Entrato chissà come nella struttura, Wang Bing filma ciò che vede, sta lì e guarda, e per fortuna la sua presenza genera una sorta di rinascita nei pazienti che incontra e sceglie di seguire, una messinscena disperata e insieme vitale, allestita appositamente per la macchina da presa.

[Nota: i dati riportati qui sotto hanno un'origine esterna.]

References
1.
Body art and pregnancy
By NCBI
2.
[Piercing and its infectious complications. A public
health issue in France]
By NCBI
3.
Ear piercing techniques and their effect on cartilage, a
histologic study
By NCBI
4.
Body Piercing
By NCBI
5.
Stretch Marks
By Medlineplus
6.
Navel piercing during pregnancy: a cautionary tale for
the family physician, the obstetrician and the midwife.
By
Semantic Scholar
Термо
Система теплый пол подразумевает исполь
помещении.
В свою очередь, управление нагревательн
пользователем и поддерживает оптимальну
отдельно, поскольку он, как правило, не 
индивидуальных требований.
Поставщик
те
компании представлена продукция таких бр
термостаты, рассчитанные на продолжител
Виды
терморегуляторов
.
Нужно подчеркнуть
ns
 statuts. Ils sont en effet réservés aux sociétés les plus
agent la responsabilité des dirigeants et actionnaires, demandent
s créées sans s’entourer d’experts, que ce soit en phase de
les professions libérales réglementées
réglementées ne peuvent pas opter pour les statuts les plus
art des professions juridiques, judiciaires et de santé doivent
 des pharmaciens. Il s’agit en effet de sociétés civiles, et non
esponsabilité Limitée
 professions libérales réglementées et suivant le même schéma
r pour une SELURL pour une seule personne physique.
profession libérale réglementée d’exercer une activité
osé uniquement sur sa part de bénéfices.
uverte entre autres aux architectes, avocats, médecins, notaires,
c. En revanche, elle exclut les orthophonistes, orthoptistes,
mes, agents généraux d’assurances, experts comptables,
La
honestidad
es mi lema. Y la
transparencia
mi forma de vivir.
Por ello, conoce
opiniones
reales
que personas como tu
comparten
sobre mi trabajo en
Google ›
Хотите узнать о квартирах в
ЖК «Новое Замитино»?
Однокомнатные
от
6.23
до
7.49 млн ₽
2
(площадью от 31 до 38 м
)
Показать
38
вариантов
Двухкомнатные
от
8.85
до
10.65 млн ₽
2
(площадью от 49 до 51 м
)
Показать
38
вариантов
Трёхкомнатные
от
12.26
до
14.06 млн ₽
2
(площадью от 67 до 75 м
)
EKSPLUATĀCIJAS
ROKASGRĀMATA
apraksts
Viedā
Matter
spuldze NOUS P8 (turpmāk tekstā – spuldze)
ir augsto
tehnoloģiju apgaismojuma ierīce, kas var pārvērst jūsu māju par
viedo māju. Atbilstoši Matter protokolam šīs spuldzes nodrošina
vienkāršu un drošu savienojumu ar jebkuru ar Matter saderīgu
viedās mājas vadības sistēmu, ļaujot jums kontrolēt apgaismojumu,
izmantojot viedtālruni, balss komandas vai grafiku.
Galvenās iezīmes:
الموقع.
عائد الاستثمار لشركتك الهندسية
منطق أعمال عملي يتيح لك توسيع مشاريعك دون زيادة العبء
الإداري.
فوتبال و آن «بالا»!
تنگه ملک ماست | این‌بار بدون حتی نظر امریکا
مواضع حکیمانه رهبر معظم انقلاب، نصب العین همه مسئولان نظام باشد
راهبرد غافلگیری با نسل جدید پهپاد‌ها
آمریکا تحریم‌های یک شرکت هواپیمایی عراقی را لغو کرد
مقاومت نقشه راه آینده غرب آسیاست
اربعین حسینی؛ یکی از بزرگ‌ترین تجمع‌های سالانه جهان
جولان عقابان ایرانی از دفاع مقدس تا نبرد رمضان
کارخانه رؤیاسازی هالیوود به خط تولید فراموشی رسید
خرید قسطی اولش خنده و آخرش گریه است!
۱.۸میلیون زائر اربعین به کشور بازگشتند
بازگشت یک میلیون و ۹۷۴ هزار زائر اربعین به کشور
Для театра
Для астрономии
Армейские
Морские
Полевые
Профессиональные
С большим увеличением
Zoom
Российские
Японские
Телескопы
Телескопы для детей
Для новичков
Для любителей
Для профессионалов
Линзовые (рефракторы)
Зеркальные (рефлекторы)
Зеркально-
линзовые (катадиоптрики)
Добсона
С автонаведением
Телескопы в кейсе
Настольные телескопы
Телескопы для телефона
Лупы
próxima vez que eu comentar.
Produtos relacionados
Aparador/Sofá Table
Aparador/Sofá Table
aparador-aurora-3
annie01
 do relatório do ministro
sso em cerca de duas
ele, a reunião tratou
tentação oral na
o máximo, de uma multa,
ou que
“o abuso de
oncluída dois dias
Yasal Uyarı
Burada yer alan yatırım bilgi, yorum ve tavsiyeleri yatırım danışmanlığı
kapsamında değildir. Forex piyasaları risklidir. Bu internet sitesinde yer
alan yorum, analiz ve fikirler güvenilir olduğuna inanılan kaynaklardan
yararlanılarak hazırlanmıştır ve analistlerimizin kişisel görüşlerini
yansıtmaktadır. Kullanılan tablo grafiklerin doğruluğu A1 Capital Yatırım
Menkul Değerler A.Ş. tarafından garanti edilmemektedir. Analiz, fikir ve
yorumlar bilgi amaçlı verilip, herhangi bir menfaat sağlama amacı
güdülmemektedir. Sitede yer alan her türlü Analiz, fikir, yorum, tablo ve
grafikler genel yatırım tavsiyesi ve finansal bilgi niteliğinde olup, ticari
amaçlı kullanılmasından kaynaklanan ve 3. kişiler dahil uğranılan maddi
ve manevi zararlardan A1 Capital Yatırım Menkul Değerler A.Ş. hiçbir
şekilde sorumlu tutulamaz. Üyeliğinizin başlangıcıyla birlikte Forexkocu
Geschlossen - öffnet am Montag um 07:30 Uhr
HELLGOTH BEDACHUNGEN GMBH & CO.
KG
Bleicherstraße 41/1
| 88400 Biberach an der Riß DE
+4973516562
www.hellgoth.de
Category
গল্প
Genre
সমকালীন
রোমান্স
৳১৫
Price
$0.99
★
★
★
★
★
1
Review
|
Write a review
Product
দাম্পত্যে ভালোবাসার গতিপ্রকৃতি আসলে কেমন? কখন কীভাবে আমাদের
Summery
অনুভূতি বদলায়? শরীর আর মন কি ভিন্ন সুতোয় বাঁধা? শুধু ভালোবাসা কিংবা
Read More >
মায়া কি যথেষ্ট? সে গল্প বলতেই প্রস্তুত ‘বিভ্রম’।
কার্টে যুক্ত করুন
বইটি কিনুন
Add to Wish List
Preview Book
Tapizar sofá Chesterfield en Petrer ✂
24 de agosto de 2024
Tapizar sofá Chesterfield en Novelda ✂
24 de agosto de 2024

Emergendo dalla coltre di coperte sotto le quali passano buona parte delle loro giornate, abbandonati a se stessi e al tempo che li logora, i matti di Feng Ai risorgono davanti all’obiettivo di una camera digitale a bassissima definizione, corrono lungo il perimetro del piano, saltano da un letto all’altro, litigano, urlano, pisciano, rubano.
L’effetto è scioccante, al limite del sopportabile, ma lo sguardo forse impudico di Wang Bing ha la forza di resistere (il film dura tre ore e cinquanta minuti), si accorge dello spettacolo che gli si para davanti e va a caccia della storia, della traccia narrativa, trovandola prima nella dignità di una moglie che ha fatto rinchiudere il marito ma ancora lo accudisce, poi nella scelta di uscire dal manicomio per osservare la vita della donna e infine di ritornarvi per osservare il miracolo di una condivisione inattesa, di riti sociali spontanei e bellissimi.
Perché la follia potrà anche separare e dilaniare, ma la vita resiste anche nel tanfo di piscio, nello sporco delle lenzuola, nel caldo morboso e insopportabile di infinte dormite che sembrano, ma non sono, il preludio della morte.